Pasukan bajak laut yang menguasai Koba menangkap orang Bangka untuk dijual dan merampok harta benda mereka. Pasukan ini menghancurkan permukiman, mulai dari Tanjung Berikat sampai Sungailiat. Kotawaringin dan Tempilang dijarah. Penduduk ditawan. Berdasarkan laporan Horsfield, Demang Singayuda adalah satu-satunya orang Palembang yang berhasil menyerang para bajak laut di sekitar Sungai Jering dan Kotawaringin untuk membebaskan tawanan. Orang Arab dan Cina bahu-membahu menghalau pasukan bajak laut.
Barin meninggalkan Lingga dan kembali tinggal di Pulau Bangka sesudah mendapat pengampunan Sultan Mahmud Badaruddin II. Sultan yang pemaaf mengangkatnya menjadi batin di daerah Jeruk. Ia lebih dikenal sebagai Batin Jeruk.
Ketika rakyat Bangka berperang melawan kolonial Belanda, Batin Barin sibuk bermain mata dengan penjajah. Tanda-tanda pengkhianatannya makin jelas sejak ia menyerahkan dua putra Demang Singayuda, Jaya dan Jamal, kepada pasukan Belanda.
Pada 1820, Demang Singayuda gugur melawan pasukan Belanda di Kotawaringin. Dua putranya diselamatkan oleh Cekong Muncul, panglima perangnya, yang membawa mereka ke daerah Jeruk. Alih-alih melindungi dua putra pahlawan Bangka dari musuh, Barin menyerahkan mereka kepada pasukan musuh di tengah situasi perang. Setelah itu ia berunding dengan Belanda melalui surat-menyurat hingga memperoleh gaji, jabatan, dan hak mengelola tambang timah.
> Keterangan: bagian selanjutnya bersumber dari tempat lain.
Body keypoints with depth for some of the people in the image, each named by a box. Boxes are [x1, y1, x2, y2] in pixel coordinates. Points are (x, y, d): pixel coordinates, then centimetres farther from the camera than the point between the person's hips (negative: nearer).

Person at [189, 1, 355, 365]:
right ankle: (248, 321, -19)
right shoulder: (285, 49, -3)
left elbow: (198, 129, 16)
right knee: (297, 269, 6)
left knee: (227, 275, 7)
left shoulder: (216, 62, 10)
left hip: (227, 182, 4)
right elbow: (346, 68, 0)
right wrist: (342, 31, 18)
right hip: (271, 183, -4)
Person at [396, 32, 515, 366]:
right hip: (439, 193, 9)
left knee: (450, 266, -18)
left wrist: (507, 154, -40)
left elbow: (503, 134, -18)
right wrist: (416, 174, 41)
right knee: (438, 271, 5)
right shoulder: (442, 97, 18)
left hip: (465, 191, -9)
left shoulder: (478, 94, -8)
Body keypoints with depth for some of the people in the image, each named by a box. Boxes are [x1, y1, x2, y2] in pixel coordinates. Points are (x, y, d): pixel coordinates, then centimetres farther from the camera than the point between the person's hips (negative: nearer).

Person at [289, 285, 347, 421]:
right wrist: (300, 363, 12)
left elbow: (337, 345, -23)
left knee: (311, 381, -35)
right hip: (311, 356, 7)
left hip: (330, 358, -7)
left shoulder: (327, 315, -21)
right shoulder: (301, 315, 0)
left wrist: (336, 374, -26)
Berbeda dengan Barin yang menutup mata dalam kemakmuran dan kesenangan,
Batin Tikal (bernama asli Syeh Ahmad, pelanjut nasab Syeh Yusuf Al Makassari) dihukum buang seumur hidup ke Manado pada 1851 hingga akhir hayatnya. Perjuangan panjangnya melawan kolonialisme Belanda dilanjutkan Baki Koi di Timor dengan melawan Belanda dan dua putra Barin, Amir dan Hamzah.